The infrahyoid muscles, or strap muscles, are a group of four pairs of muscles in the anterior (frontal) part of the neck. The four infrahyoid muscles are the sternohyoid, sternothyroid, thyrohyoid and omohyoid muscles.

Excluding the sternothyroid, the infrahyoid muscles either originate from or insert on to the hyoid bone.

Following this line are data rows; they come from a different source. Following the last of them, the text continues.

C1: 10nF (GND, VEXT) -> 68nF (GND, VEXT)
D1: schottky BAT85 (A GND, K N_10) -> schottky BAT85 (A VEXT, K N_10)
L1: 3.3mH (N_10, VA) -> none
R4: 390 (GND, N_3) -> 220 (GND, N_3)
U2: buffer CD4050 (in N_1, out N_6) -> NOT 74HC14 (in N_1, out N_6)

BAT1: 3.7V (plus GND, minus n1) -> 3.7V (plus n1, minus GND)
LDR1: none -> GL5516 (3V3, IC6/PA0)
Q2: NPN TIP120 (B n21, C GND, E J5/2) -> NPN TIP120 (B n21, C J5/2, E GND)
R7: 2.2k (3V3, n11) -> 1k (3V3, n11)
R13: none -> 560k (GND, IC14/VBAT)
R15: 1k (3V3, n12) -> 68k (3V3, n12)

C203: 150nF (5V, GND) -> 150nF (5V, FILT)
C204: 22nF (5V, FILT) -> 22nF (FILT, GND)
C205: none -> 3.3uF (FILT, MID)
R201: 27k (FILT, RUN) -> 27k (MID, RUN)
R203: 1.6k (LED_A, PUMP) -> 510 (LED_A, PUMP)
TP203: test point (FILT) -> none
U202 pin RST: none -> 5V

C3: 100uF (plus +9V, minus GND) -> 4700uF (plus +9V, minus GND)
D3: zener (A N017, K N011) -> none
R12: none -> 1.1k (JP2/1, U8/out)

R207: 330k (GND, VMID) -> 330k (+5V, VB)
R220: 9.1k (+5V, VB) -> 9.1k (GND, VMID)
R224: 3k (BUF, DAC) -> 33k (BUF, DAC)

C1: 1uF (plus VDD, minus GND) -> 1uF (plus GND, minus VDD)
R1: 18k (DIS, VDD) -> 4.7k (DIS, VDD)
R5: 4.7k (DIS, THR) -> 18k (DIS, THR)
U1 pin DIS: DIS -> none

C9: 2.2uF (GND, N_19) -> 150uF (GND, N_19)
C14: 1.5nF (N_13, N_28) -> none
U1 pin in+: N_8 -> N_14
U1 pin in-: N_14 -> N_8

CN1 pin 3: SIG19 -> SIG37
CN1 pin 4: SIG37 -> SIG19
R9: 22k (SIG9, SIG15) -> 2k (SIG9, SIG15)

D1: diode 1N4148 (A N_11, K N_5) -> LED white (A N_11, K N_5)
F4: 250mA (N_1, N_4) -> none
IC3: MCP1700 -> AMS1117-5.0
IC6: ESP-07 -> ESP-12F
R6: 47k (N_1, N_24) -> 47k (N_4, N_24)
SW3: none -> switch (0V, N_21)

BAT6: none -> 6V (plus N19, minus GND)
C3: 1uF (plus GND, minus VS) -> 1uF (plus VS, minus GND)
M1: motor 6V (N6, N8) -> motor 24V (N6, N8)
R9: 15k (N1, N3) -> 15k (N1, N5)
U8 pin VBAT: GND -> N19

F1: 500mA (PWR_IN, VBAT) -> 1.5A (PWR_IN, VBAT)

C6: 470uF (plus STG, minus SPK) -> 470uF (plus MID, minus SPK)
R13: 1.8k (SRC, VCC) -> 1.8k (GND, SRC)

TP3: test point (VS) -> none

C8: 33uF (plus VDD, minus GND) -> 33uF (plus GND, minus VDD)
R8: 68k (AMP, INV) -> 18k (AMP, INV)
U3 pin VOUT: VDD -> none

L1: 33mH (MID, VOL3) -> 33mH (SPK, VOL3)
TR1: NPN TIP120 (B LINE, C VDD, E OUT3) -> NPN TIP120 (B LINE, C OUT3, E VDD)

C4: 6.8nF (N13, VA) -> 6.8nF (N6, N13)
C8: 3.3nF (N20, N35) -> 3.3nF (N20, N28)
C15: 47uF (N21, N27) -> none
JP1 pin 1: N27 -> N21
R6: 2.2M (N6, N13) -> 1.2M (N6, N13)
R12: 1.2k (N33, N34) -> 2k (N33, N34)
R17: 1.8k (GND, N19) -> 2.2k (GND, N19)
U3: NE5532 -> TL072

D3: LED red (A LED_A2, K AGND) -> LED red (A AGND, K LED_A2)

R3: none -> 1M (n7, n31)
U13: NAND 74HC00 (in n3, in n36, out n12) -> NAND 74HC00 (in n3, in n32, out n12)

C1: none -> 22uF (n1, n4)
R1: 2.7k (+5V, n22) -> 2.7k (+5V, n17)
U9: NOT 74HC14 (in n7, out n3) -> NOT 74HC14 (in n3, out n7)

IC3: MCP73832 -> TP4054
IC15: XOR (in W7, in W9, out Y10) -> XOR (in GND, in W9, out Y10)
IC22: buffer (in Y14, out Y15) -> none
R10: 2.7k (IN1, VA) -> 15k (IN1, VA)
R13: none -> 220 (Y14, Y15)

The term infrahyoid refers to the region below the hyoid bone, while the term strap muscles refers to the long, and flat muscle shapes which resembles a strap. The stylopharyngeus muscle is considered by many to be one of the strap muscles, but is not an infrahyoid muscle.

==Individual muscles==
The origin, insertion and innervation of the individual muscles:

| Muscle | Origin | Insertion | Innervation |
|---|---|---|---|
| Sternohyoid | Posterior surface of manubrium sterni, adjoining parts of clavicle and the posterior sternoclavicular ligament | Medial part of lower border of hyoid bone | Ansa cervicalis |
| Sternothyroid | Posterior surface of manubrium sterni and adjoining part of first costal cartilage | Oblique line of thyroid cartilage | Ansa cervicalis |
| Thyrohyoid | Oblique line of the thyroid cartilage | Lower border of the body and the greater cornu of the hyoid bone | Cervical spinal nerve 1 via the hypoglossal nerve |
| Omohyoid (superior belly) | Intermediate tendon | Hyoid bone | Superior root of ansa cervicalis (C1) |
| Omohyoid (inferior belly) | Superior border of scapula | Intermediate tendon | Ansa cervicalis (C1-C3) |

===Nerve supply===
All of the infrahyoid muscles are innervated by the ansa cervicalis from the cervical plexus (C1-C3) except the thyrohyoid muscle, which is innervated by fibers only from the first cervical spinal nerve travelling with the hypoglossal nerve.

==Function==
The infrahyoid muscles function to elevate and depress the hyoid bone and larynx during swallowing and speech. This moves the larynx as one unit.